Sarah Muldoon, consultant anaesthetist and Royal College of Anaesthetists council member for anaesthetists in training, says, “I’ve been an anaesthetic consultant for six weeks and recently a registrar asked how I prepared for the change in role and responsibility. The advice I gave was to seek opportunities to think and act like a consultant before the transition.

“This might be as simple as a mental exercise when dealing with an individual patient, or a formal arrangement to do solo lists, clinics, or ward rounds with distant support. I was able to ‘act up’ on the consultant rota in my final months as an anaesthetic specialty trainee year 7.

“In the first weeks of being a consultant, I felt awkward answering ‘that’s me’ when someone asked for the anaesthetist in charge. I wasn’t sure I had the experience to manage complex cases or the diplomacy to deal with political disputes.
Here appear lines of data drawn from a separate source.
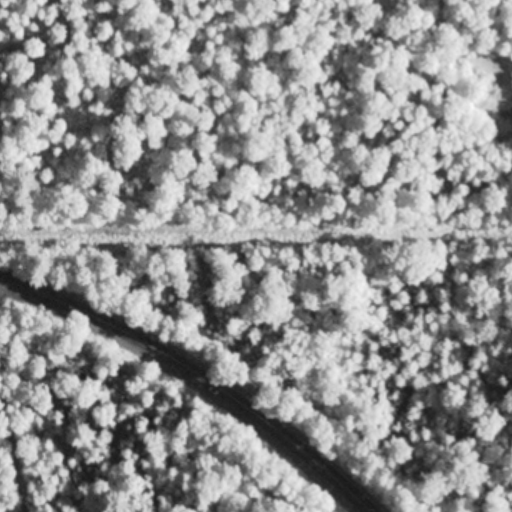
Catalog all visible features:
road: (256, 223)
road: (205, 367)
road: (18, 422)
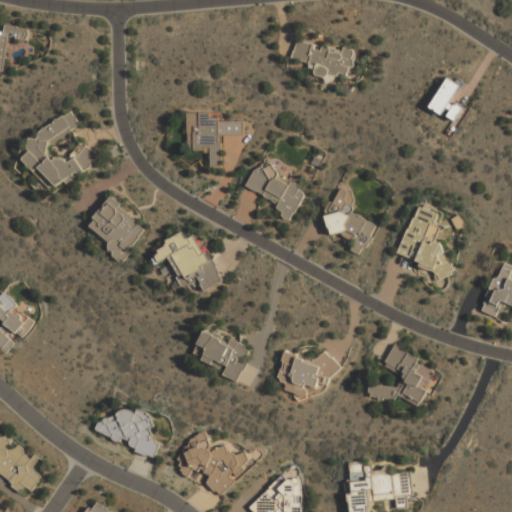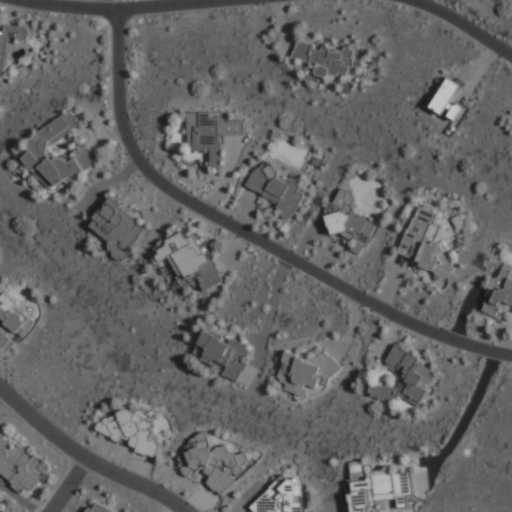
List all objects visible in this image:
road: (270, 3)
building: (10, 40)
building: (10, 41)
building: (324, 57)
building: (324, 58)
building: (444, 96)
building: (448, 101)
building: (209, 134)
building: (211, 134)
building: (50, 142)
building: (57, 153)
building: (65, 166)
building: (275, 190)
building: (279, 190)
building: (348, 222)
building: (350, 222)
building: (116, 228)
building: (118, 228)
road: (250, 232)
building: (424, 243)
building: (427, 243)
building: (188, 261)
building: (190, 261)
building: (500, 290)
building: (500, 292)
building: (13, 319)
building: (10, 322)
building: (5, 343)
building: (223, 353)
building: (224, 353)
building: (308, 369)
building: (298, 375)
building: (406, 377)
building: (407, 378)
building: (130, 430)
building: (133, 430)
road: (89, 456)
building: (211, 463)
building: (214, 463)
building: (17, 464)
building: (16, 466)
road: (61, 482)
building: (377, 486)
building: (377, 486)
building: (280, 497)
building: (282, 497)
building: (98, 507)
building: (97, 508)
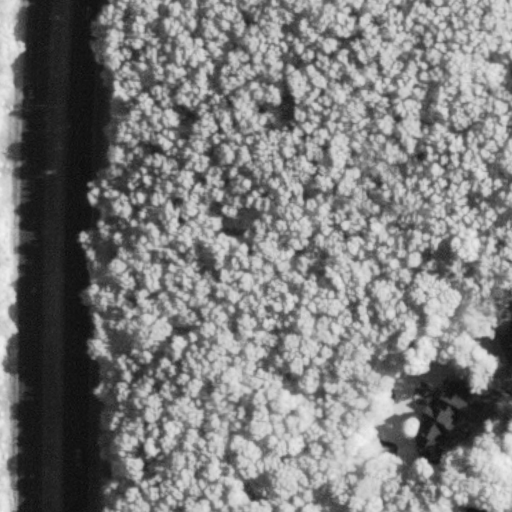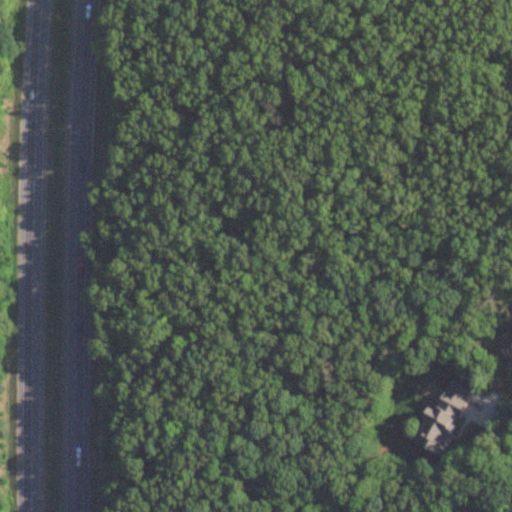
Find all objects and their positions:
road: (32, 255)
road: (81, 255)
building: (508, 346)
road: (502, 414)
building: (445, 422)
road: (498, 507)
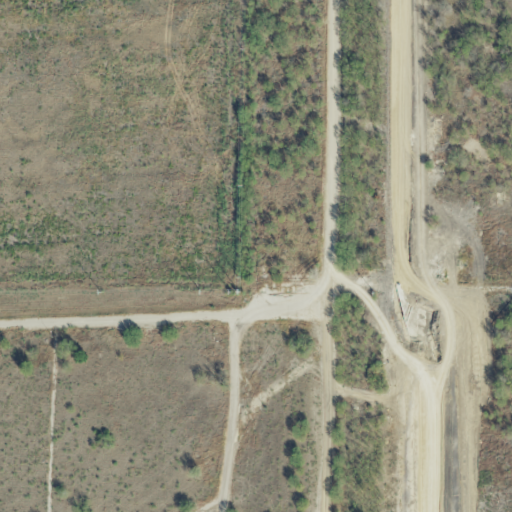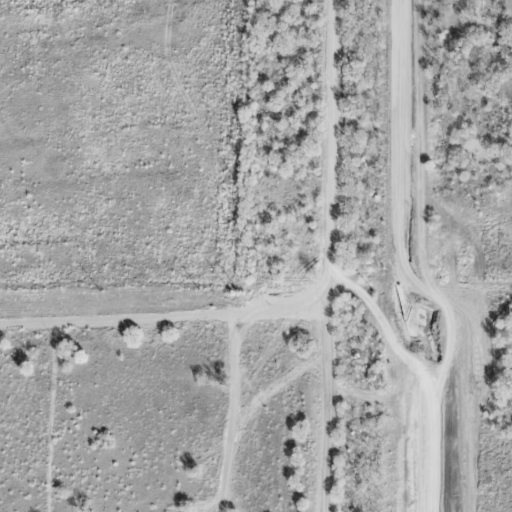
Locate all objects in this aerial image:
road: (329, 159)
road: (419, 288)
road: (162, 319)
road: (335, 414)
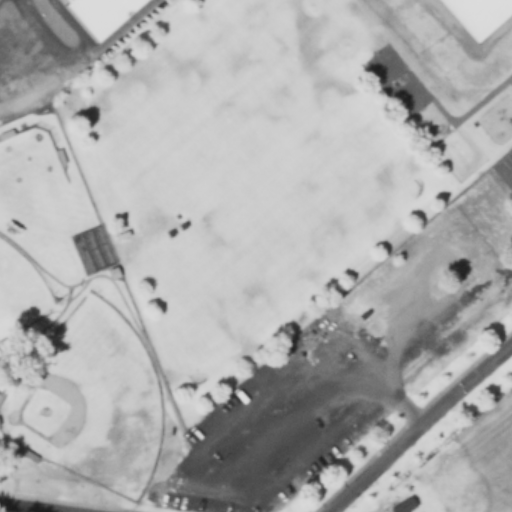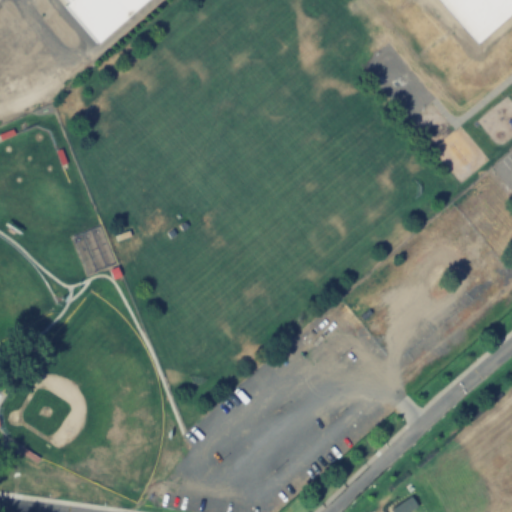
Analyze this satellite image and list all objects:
building: (99, 13)
building: (99, 14)
park: (19, 291)
park: (88, 400)
road: (416, 428)
building: (402, 505)
road: (29, 508)
road: (291, 510)
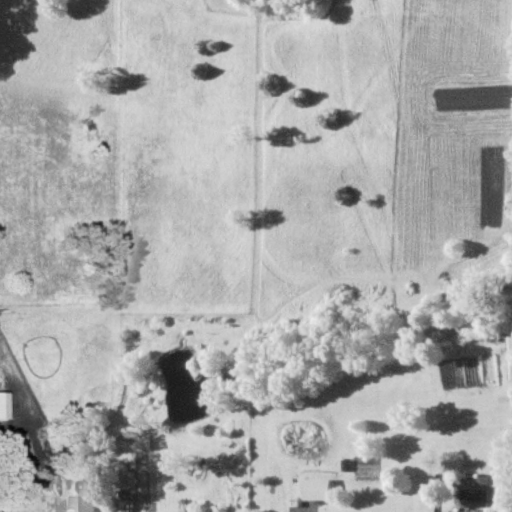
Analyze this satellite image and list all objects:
building: (1, 404)
building: (131, 477)
building: (319, 488)
building: (87, 493)
building: (126, 506)
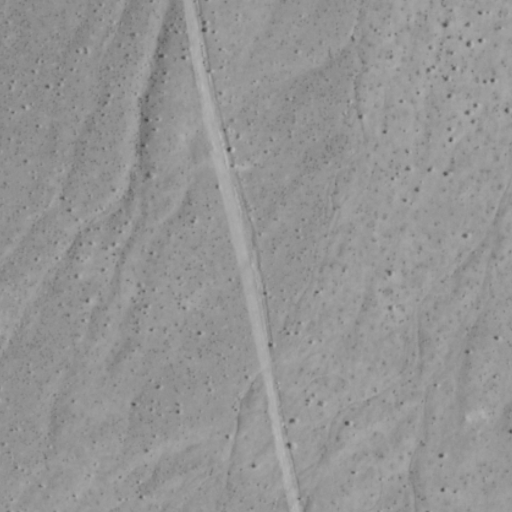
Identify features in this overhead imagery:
road: (242, 255)
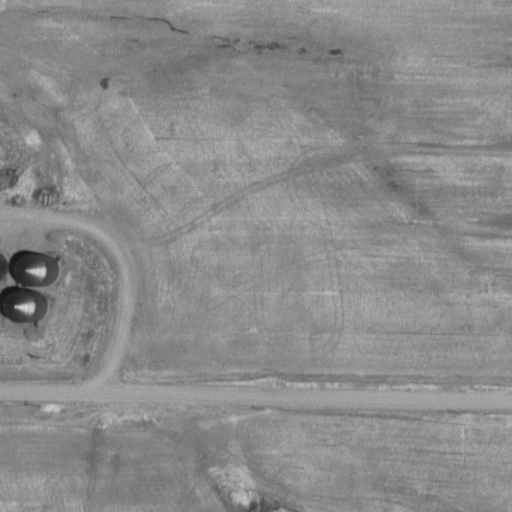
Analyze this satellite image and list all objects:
storage tank: (3, 258)
building: (3, 258)
storage tank: (40, 262)
building: (40, 262)
storage tank: (28, 298)
building: (28, 298)
road: (256, 398)
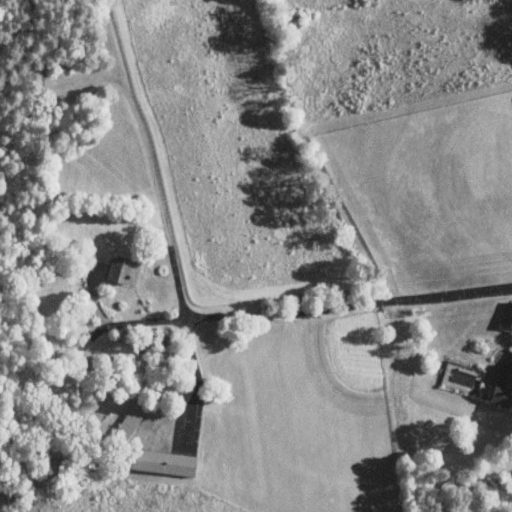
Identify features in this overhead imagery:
building: (122, 269)
road: (348, 307)
building: (508, 316)
road: (113, 327)
road: (198, 385)
building: (504, 393)
building: (134, 419)
building: (168, 463)
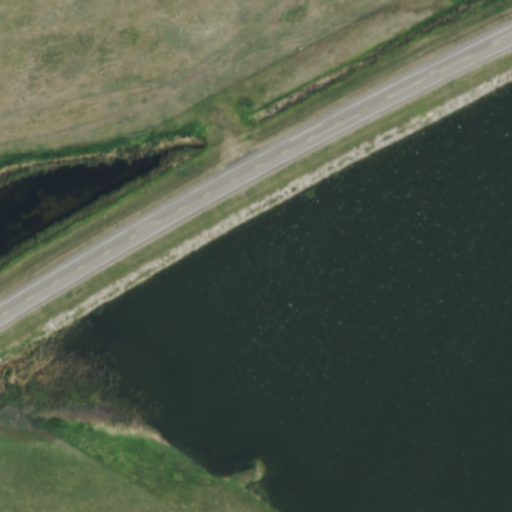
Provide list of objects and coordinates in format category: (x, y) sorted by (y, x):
road: (253, 179)
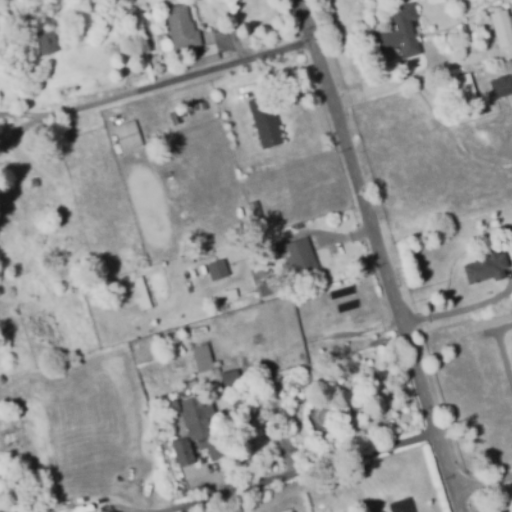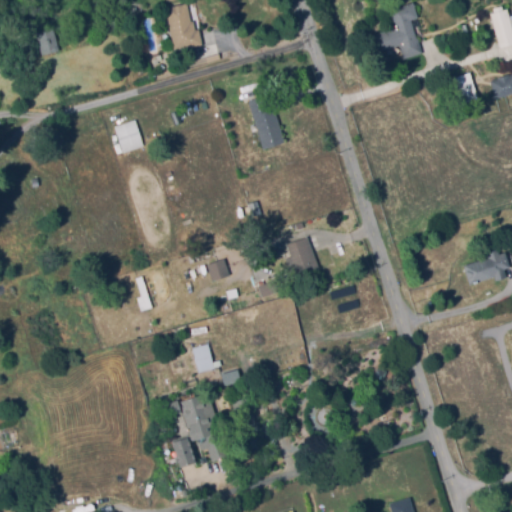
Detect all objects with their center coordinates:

Being in a supportive department where I knew the team well helped.

“I knew the role was part of my training, and other consultants would expect me to have questions and doubts—that gave me a bit of psychological safety. In fact, I found I didn’t ask for as much help or advice as I expected, which reassured me that all my training had paid off.

“Seeking more independent experience may also help you prepare for job applications. I read job descriptions and person specifications and knew I was already fulfilling the roles described. Being able to tick the “desirable” box of “experience at consultant level” gave me more confidence to pursue the post I wanted.

“Getting as much independent experience as possible, whether through acting up or other opportunities, will help prove to yourself that you can do the job. I’m still comfortable asking fellow consultants for advice, as I now see the change from senior trainee to consultant is a gradual process, and I’ve been fortunate to get a head start.”